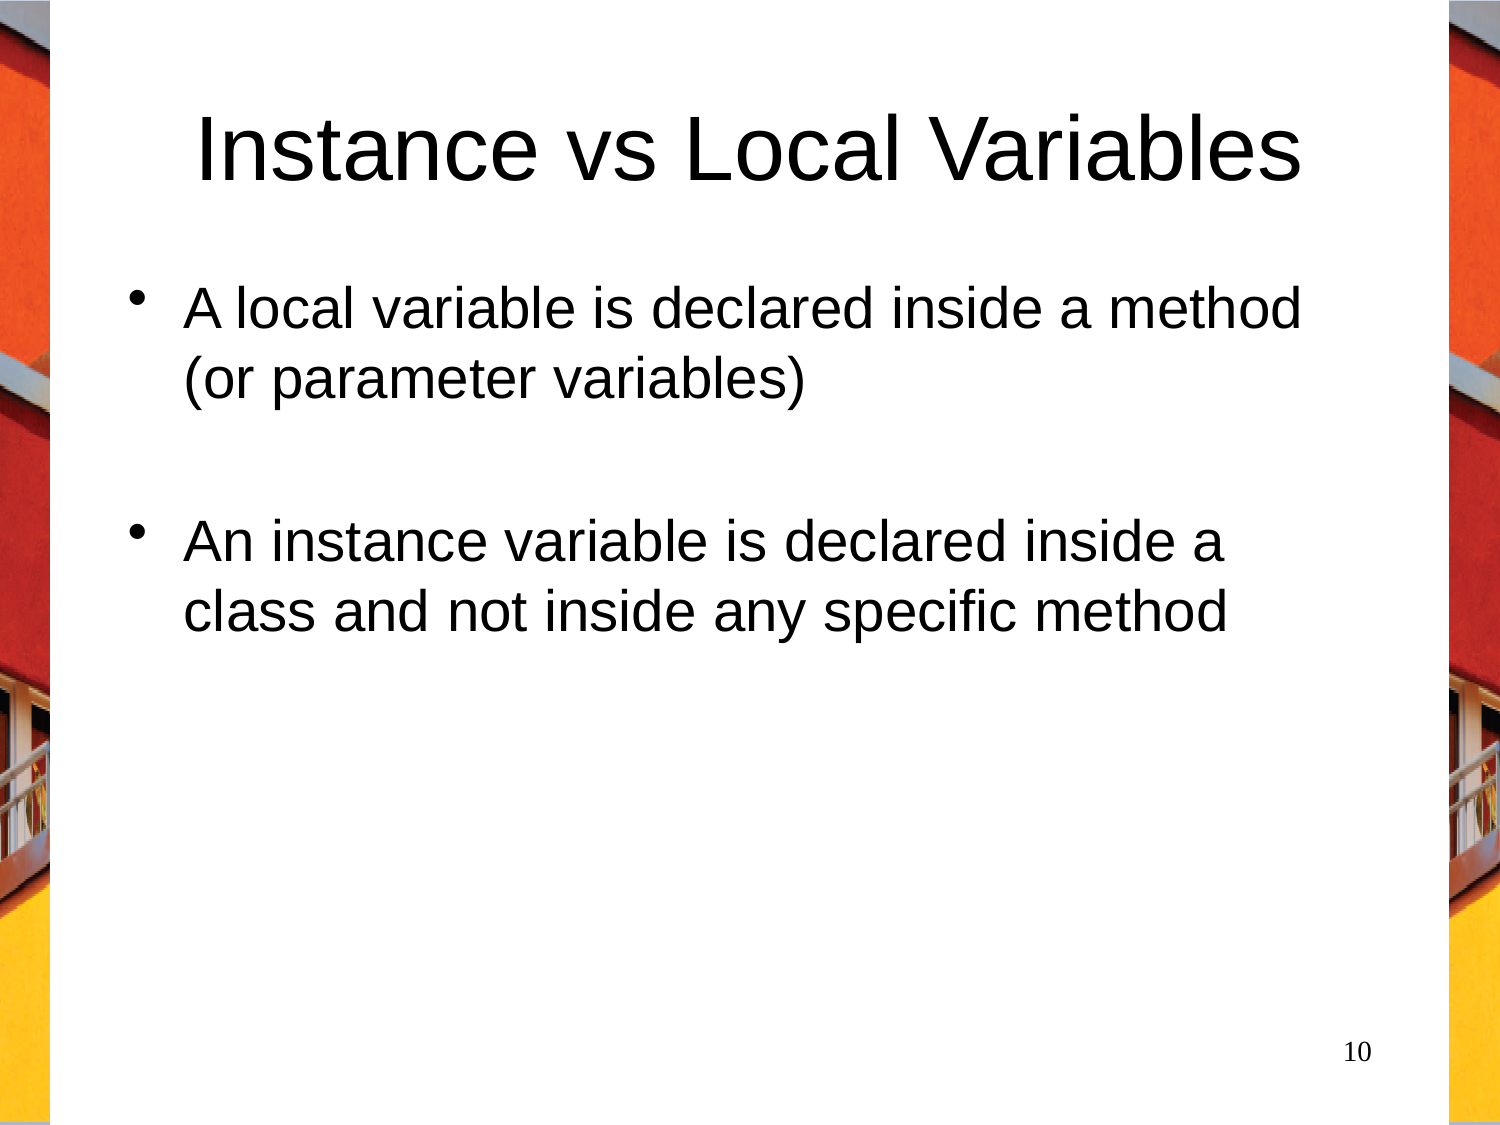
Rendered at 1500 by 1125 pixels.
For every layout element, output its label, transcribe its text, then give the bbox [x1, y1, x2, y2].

list A local variable is declared inside a method (or parameter variables) An instance variable is declared inside a class and not inside any specific method [112, 262, 1388, 938]
slide_number 10 [1074, 1024, 1388, 1101]
picture [0, 0, 50, 1125]
title Instance vs Local Variables [112, 49, 1388, 238]
picture [1449, 0, 1500, 1125]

What to produce → Up to and including the final line of the data above, please copy every line exactly, starting from the one that contains "For every layout".

Reply to the task →
For every layout element, output its label, transcribe its text, then give the bbox [x1, y1, x2, y2].

list A local variable is declared inside a method (or parameter variables) An instance variable is declared inside a class and not inside any specific method [112, 262, 1388, 938]
slide_number 10 [1074, 1024, 1388, 1101]
picture [0, 0, 50, 1125]
title Instance vs Local Variables [112, 49, 1388, 238]
picture [1449, 0, 1500, 1125]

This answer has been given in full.